What you will do.
Among the entries below, count the lines where the string "Rendered" occurs, and give only the number.

=== Section Start ===

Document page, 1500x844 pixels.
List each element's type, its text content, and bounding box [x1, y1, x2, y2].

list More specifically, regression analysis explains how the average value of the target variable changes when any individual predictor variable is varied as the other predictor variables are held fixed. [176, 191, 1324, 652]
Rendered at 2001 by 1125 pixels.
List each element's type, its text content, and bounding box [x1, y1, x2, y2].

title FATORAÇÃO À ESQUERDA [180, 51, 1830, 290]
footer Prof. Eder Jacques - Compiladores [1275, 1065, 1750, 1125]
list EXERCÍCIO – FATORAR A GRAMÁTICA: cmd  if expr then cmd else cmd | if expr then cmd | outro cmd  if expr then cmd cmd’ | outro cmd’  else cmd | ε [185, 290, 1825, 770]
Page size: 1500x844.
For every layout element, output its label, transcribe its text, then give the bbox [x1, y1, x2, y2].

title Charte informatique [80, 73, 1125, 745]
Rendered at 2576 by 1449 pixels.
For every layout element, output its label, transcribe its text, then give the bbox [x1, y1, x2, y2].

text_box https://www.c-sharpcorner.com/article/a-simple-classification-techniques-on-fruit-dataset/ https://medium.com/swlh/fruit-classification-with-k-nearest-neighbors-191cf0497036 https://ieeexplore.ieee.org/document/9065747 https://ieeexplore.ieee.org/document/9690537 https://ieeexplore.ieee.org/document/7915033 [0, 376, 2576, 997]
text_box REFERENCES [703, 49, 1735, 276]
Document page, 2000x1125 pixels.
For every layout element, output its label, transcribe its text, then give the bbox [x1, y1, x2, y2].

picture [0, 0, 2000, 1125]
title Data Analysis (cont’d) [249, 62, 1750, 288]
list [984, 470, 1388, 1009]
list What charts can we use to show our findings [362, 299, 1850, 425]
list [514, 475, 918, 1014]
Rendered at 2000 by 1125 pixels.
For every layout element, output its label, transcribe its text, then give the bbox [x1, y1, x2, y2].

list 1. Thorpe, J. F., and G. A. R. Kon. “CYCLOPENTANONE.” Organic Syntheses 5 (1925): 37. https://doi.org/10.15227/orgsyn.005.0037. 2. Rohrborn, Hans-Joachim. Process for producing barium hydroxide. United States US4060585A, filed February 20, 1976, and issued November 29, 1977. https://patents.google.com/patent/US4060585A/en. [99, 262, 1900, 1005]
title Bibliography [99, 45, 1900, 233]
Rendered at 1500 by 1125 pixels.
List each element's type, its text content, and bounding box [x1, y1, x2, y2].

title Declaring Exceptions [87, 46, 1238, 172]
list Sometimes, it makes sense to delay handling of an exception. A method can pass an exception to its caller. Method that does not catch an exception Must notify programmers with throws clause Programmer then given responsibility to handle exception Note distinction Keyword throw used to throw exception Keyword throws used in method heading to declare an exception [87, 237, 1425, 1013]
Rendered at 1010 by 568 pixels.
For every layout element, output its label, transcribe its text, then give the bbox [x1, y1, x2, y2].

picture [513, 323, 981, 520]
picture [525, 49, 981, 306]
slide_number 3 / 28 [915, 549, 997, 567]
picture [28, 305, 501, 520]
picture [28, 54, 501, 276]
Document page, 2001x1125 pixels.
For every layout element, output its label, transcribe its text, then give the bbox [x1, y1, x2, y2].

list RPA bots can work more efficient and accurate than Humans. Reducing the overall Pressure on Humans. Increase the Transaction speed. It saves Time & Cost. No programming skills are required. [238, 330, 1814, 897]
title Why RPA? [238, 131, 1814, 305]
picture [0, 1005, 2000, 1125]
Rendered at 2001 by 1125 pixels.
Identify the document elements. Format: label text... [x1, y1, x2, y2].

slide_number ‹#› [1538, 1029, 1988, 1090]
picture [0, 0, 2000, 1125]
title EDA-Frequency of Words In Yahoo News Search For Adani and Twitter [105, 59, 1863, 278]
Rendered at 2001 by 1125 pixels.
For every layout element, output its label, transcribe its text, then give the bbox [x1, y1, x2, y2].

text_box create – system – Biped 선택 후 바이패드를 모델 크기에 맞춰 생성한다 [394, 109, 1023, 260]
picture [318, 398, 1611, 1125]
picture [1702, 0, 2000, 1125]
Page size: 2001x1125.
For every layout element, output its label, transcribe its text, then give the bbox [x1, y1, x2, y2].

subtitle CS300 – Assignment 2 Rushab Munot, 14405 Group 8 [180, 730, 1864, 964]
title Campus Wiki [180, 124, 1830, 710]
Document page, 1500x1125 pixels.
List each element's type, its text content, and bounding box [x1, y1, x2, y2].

=== Section End ===

Completed exercise.
7